Start of Data for the task

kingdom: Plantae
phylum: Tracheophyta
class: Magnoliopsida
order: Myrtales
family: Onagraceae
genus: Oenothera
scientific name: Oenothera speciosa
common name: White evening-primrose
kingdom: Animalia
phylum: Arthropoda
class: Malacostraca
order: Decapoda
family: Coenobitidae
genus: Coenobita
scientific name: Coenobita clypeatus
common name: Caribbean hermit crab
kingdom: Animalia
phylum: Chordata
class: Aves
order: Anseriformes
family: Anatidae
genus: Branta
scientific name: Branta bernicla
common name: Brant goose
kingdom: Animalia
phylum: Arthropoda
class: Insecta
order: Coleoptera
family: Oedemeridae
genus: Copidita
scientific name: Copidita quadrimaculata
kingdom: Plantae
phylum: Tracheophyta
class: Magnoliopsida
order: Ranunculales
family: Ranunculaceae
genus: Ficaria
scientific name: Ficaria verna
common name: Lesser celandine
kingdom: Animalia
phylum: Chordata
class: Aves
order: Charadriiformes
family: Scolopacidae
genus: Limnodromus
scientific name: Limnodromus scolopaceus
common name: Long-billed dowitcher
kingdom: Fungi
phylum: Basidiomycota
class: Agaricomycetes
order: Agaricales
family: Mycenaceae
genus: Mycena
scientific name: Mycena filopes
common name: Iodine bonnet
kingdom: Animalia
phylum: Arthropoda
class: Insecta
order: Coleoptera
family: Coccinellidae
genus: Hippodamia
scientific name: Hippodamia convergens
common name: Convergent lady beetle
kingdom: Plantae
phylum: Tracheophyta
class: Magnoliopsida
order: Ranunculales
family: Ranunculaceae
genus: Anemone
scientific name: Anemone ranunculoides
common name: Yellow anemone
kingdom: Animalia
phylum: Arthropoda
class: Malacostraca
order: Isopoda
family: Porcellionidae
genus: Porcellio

End of Data for the task

> **What the task requires**
Rewrite every line of the records above as a single numbered list, leaving out any blank lines.

> **Written response**
1. kingdom: Plantae
2. phylum: Tracheophyta
3. class: Magnoliopsida
4. order: Myrtales
5. family: Onagraceae
6. genus: Oenothera
7. scientific name: Oenothera speciosa
8. common name: White evening-primrose
9. kingdom: Animalia
10. phylum: Arthropoda
11. class: Malacostraca
12. order: Decapoda
13. family: Coenobitidae
14. genus: Coenobita
15. scientific name: Coenobita clypeatus
16. common name: Caribbean hermit crab
17. kingdom: Animalia
18. phylum: Chordata
19. class: Aves
20. order: Anseriformes
21. family: Anatidae
22. genus: Branta
23. scientific name: Branta bernicla
24. common name: Brant goose
25. kingdom: Animalia
26. phylum: Arthropoda
27. class: Insecta
28. order: Coleoptera
29. family: Oedemeridae
30. genus: Copidita
31. scientific name: Copidita quadrimaculata
32. kingdom: Plantae
33. phylum: Tracheophyta
34. class: Magnoliopsida
35. order: Ranunculales
36. family: Ranunculaceae
37. genus: Ficaria
38. scientific name: Ficaria verna
39. common name: Lesser celandine
40. kingdom: Animalia
41. phylum: Chordata
42. class: Aves
43. order: Charadriiformes
44. family: Scolopacidae
45. genus: Limnodromus
46. scientific name: Limnodromus scolopaceus
47. common name: Long-billed dowitcher
48. kingdom: Fungi
49. phylum: Basidiomycota
50. class: Agaricomycetes
51. order: Agaricales
52. family: Mycenaceae
53. genus: Mycena
54. scientific name: Mycena filopes
55. common name: Iodine bonnet
56. kingdom: Animalia
57. phylum: Arthropoda
58. class: Insecta
59. order: Coleoptera
60. family: Coccinellidae
61. genus: Hippodamia
62. scientific name: Hippodamia convergens
63. common name: Convergent lady beetle
64. kingdom: Plantae
65. phylum: Tracheophyta
66. class: Magnoliopsida
67. order: Ranunculales
68. family: Ranunculaceae
69. genus: Anemone
70. scientific name: Anemone ranunculoides
71. common name: Yellow anemone
72. kingdom: Animalia
73. phylum: Arthropoda
74. class: Malacostraca
75. order: Isopoda
76. family: Porcellionidae
77. genus: Porcellio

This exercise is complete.